Her love of oral traditions also stems from her father, Gordon Burnett, a radio station owner who helped shape Canada’s country music scene. Inducted into the Country Music Hall of Fame, Burnett also served two terms as president of the Juno Awards. Growing up in the Burnett household meant experiencing plenty of twang. Country music entertainers dropped by constantly seeking food, shelter and support. Canadian country music singer and songwriter Caroll Baker is a de facto aunt, while Shania Twain, who was known back then as Elaine, ate dinner at the Burnett house, borrowing Indigenous-style outfits for her performances from Rochon-Burnett and much later devoting a chapter in her autobiography to the Burnetts. It was pretty much a given that Burnett would pursue a career in radio, the third generation to do so. She would go on to graduate from Ryerson University’s School of Radio and Television Arts and work in virtually all aspects of radio.
The married mother of four adult children, two from her second marriage, is an avid pilates practitioner who splits her home life between Wainfleet and Etobicoke, where her husband lives and works as a radiologist at St. Joseph’s Health Centre. An avid fitness buff who holds a black belt in taekwondo, Burnett also enjoys hanging out with her family, cooking and gardening.

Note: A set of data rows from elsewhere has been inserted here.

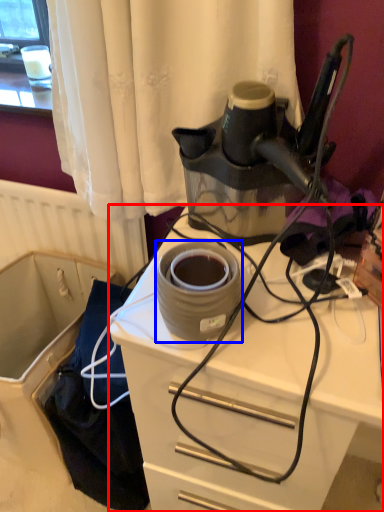
Question: Which point is further to the camera, desk (highlighted by a red box) or appliance (highlighted by a blue box)?

Choices:
 (A) desk
 (B) appliance

Answer: (B)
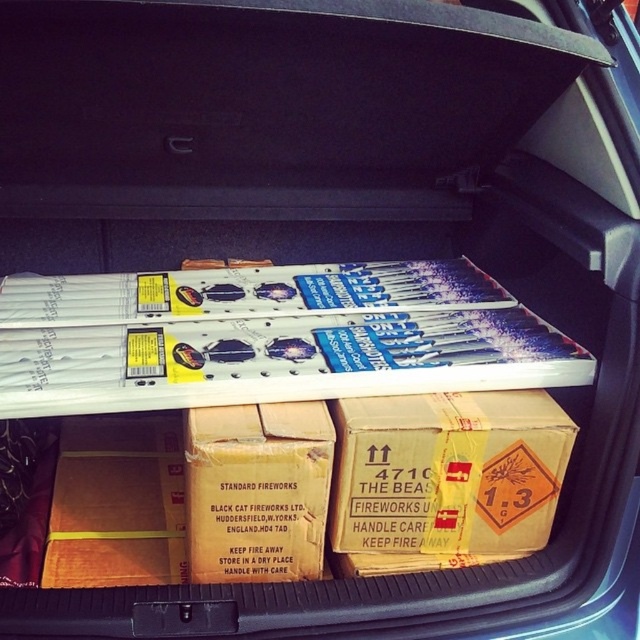
Does brown cardboard box at lower center appear under brown cardboard box at center?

Burnett hears often from non-Aboriginals who say they are embarrassed they’ve been in the dark so long about the poor treatment of Canada’s Native peoples. “People often tell me, ‘I had no clue what happened to your people.’ And I remind them not to feel bad as that information was omitted and covered up so the government could keep people blinded.” But their day of reckoning is upon us.

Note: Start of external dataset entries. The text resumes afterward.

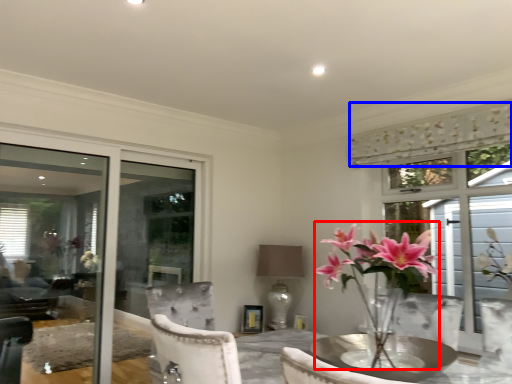
Question: Which of the following is the closest to the observer, floral arrangement (highlighted by a red box) or curtain (highlighted by a blue box)?

Choices:
 (A) floral arrangement
 (B) curtain

Answer: (A)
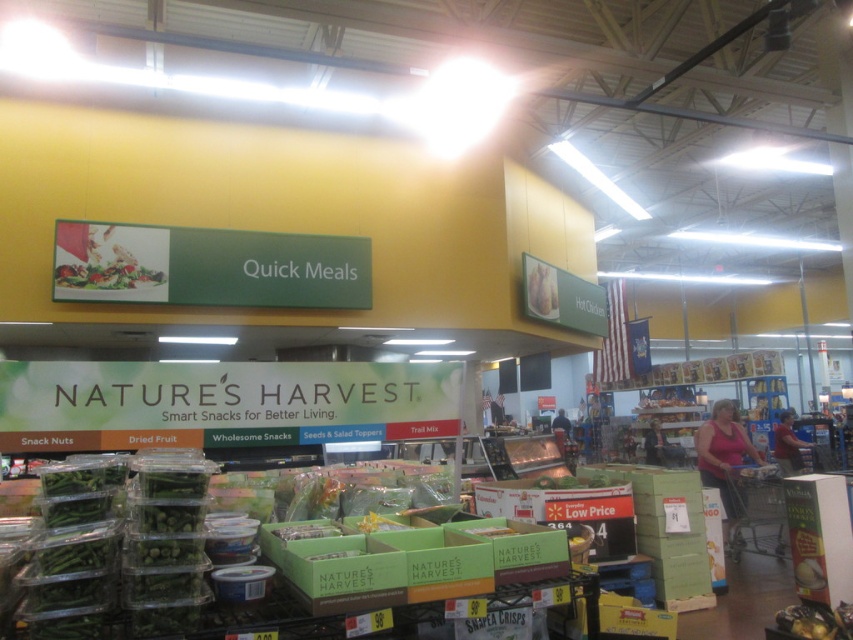
Question: Which point is farther from the camera taking this photo?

Canada’s Aboriginal community is one of the fastest growing in the country, says Burnett and one of the youngest and better educated than ever before. “We need to think about how things will affect future generations, our family, our ancestors. Will they thank me for my behaviour? Think and don’t just react. Let’s be dignified again and build together. Let’s build a cross-cultural community the next generation will thank us for.”